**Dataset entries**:
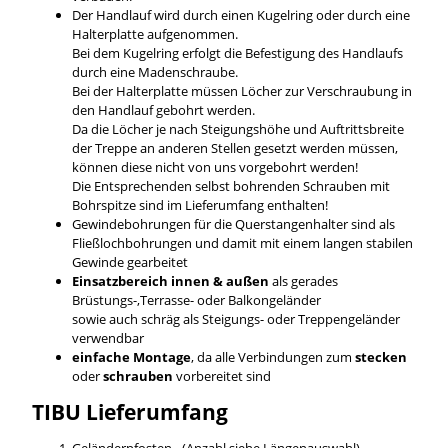
Der Handlauf wird durch einen Kugelring oder durch eine
Halterplatte aufgenommen.
Bei dem Kugelring erfolgt die Befestigung des Handlaufs
durch eine Madenschraube.
Bei der Halterplatte müssen Löcher zur Verschraubung in
den Handlauf gebohrt werden.
Da die Löcher je nach Steigungshöhe und Auftrittsbreite
der Treppe an anderen Stellen gesetzt werden müssen,
können diese nicht von uns vorgebohrt werden!
Die Entsprechenden selbst bohrenden Schrauben mit
Bohrspitze sind im Lieferumfang enthalten!
Gewindebohrungen für die Querstangenhalter sind als
Fließlochbohrungen und damit mit einem langen stabilen
Gewinde gearbeitet
Einsatzbereich innen & außen
als gerades
Brüstungs-,Terrasse- oder Balkongeländer
sowie auch schräg als Steigungs- oder Treppengeländer
verwendbar
einfache Montage
, da alle Verbindungen zum
stecken
oder
schrauben
vorbereitet sind
TIBU
Lieferumfang
Geländerpfosten - (Anzahl siehe Längenauswahl)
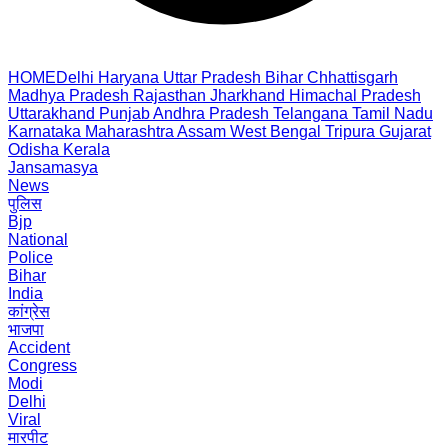
HOME
Delhi
Haryana
Uttar Pradesh
Bihar
Chhattisgarh
Madhya Pradesh
Rajasthan
Jharkhand
Himachal Pradesh
Uttarakhand
Punjab
Andhra Pradesh
Telangana
Tamil Nadu
Karnataka
Maharashtra
Assam
West Bengal
Tripura
Gujarat
Odisha
Kerala
Jansamasya
News
पुलिस
Bjp
National
Police
Bihar
India
कांग्रेस
भाजपा
Accident
Congress
Modi
Delhi
Viral
मारपीट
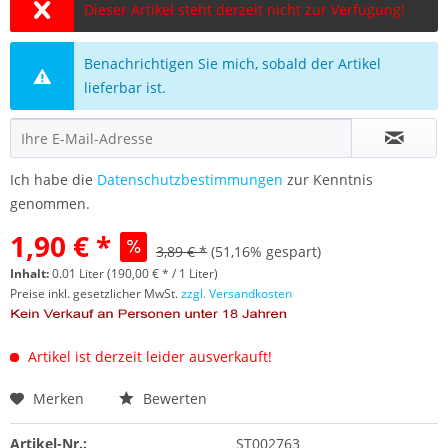
Dieser Artikel steht derzeit nicht zur Verfügung!
Benachrichtigen Sie mich, sobald der Artikel
lieferbar ist.
Ich habe die
Datenschutzbestimmungen
zur Kenntnis
genommen.
1,90 € *
3,89 € *
(51,16% gespart)
Inhalt:
0.01 Liter (190,00 € * / 1 Liter)
Preise inkl. gesetzlicher MwSt.
zzgl. Versandkosten
Artikel ist derzeit leider ausverkauft!
Merken
Bewerten
Artikel-Nr.:
ST002763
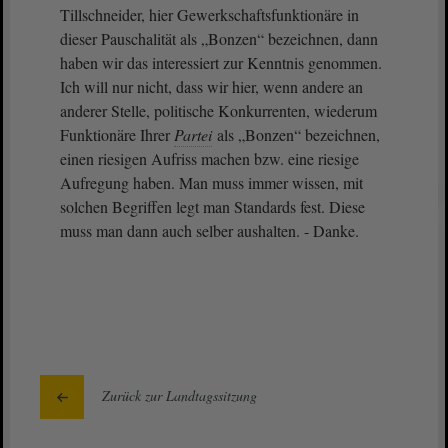
Tillschneider, hier Gewerkschaftsfunktionäre in
dieser Pauschalität als „Bonzen“ bezeichnen, dann
haben wir das interessiert zur Kenntnis genommen.
Ich will nur nicht, dass wir hier, wenn andere an
anderer Stelle, politische Konkurrenten, wiederum
Funktionäre Ihrer
Partei
als „Bonzen“ bezeichnen,
einen riesigen Aufriss machen bzw. eine riesige
Aufregung haben. Man muss immer wissen, mit
solchen Begriffen legt man Standards fest. Diese
muss man dann auch selber aushalten. - Danke.
Zurück zur Landtagssitzung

**What to do**: Needed here is a verbatim copy of the data from the first line through the line with "Gewinde gearbeitet", without pictures.

**Solution to this task**:
Der Handlauf wird durch einen Kugelring oder durch eine
Halterplatte aufgenommen.
Bei dem Kugelring erfolgt die Befestigung des Handlaufs
durch eine Madenschraube.
Bei der Halterplatte müssen Löcher zur Verschraubung in
den Handlauf gebohrt werden.
Da die Löcher je nach Steigungshöhe und Auftrittsbreite
der Treppe an anderen Stellen gesetzt werden müssen,
können diese nicht von uns vorgebohrt werden!
Die Entsprechenden selbst bohrenden Schrauben mit
Bohrspitze sind im Lieferumfang enthalten!
Gewindebohrungen für die Querstangenhalter sind als
Fließlochbohrungen und damit mit einem langen stabilen
Gewinde gearbeitet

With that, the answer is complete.